後継者たちもまた、今後玉三郎先生に温かく導いてもらうだけではなく、本当に嫉妬の対象となるまでに成長せねばならないし、ゆくゆくそうなるべきであるというのも、ある意味一つの真理である。(そこまで玉三郎は考えていないかもしれない。しかし、この人の演劇の天才はきっとその未来まで直感しているのだろう)

そういったドラマ構造の土台に関する感興は埒外に置くとしても、この新作は「メルヘン童話のライトな歌舞伎化」という予見を大きく裏切り、新作だからこそ可能な装置、照明、音楽、衣裳、演出……玉三郎の統一された美意識でもって、シンプルながらも非常に芸術的完成度の高い、真の意味で「新作歌舞伎」として評価されるべき高みにまで達している稀有な新作であると感じた。透過性の高いスクリーンを使い、ミニマルながらも美意識が行き渡った装置・空間のセンスは『雪之丞』の時の殺風景ではなく『天守物語』『海神別荘』の洗練に近く、今回の美意識は明らかにこれら傑作に匹敵するレベルにまで達している。また、枠だけの鏡の向こうとこちらでの児太郎と梅枝の動かし方の工夫、三人揃って琴を弾く場面の華やかさ、モーツァルトの三味線編曲(七人の子どもたちに『魔笛』を歌わせると聞いていたから、てっきり三人の童子の歌でも使うのかと思っていたら、パパゲーノの「鳥刺し」とザラストロの「神聖な聖堂」で、この少しずらす感じもとても洒落ている)……それら全ての演出に緻密な工夫や演劇的な新味があり、新作にありがちな惰性や誤魔化しで流す場面が一瞬たりとも存在しない。
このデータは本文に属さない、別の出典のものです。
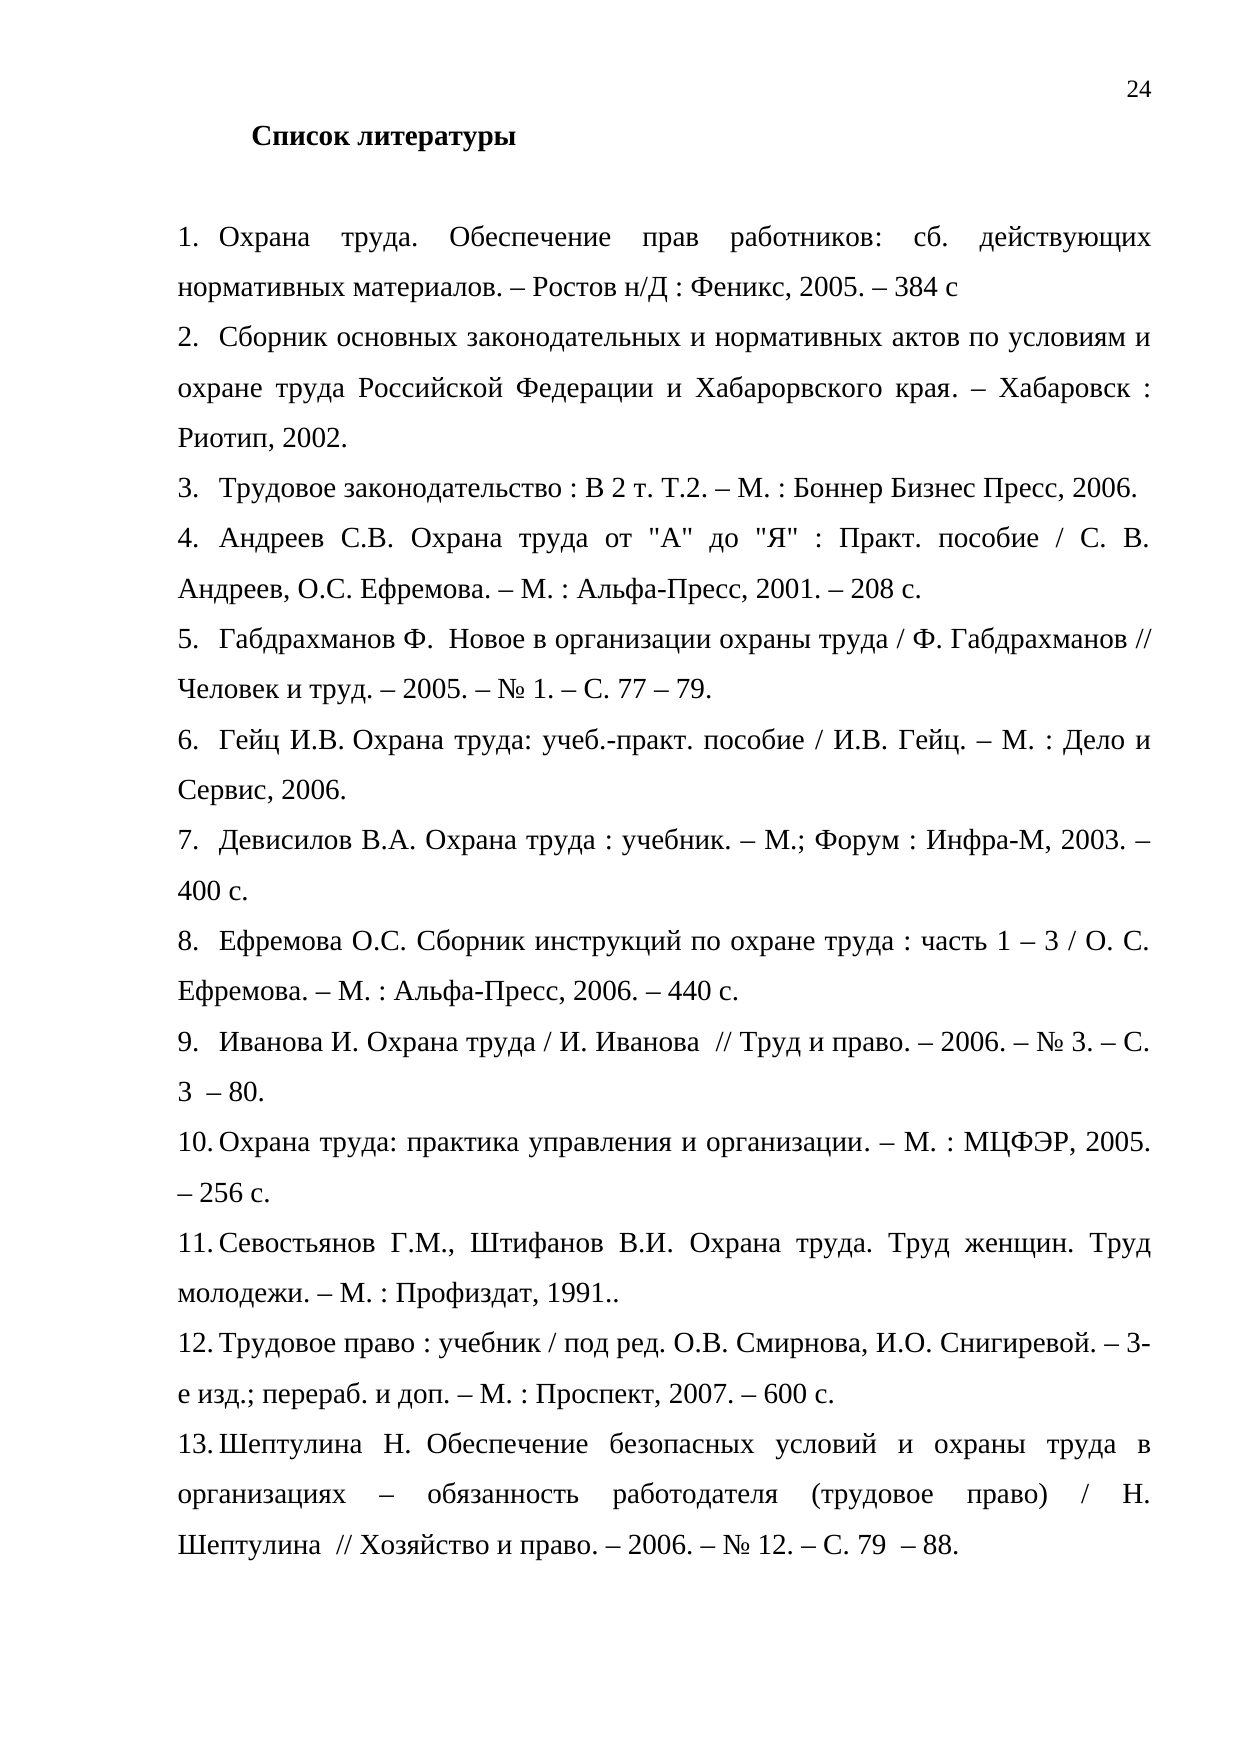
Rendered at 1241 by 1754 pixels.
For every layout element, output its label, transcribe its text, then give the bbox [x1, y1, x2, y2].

list Иванова И. Охрана труда / И. Иванова // Труд и право. – 2006. – № 3. – С. 3 – 80. [177, 1024, 1152, 1108]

これは本当に驚くべき事である。

そして今回、玉三郎の妥協のない美意識──その極め付けは衣裳の豪華さ、美しさ、センスの良さに見事現れていた。ここまでこだわり抜いた、贅を尽くした衣裳で見せる芝居というのはちょっと他に記憶にない。これもまた、前例のある既存の芝居ではなく新作だからこそ(そして玉三郎だからこそ)表現出来た「歌舞伎衣裳美の更なる高みの更新」と断言して良いだろう。

新作歌舞伎として出色の出来。しかし、これは今の玉三郎と後継者たちの関係性の中でこそ味わいのある芝居であるから、今しか観る事の出来ない(今後再演出来るものではない)、贅沢この上ない「刹那の新作」でもある。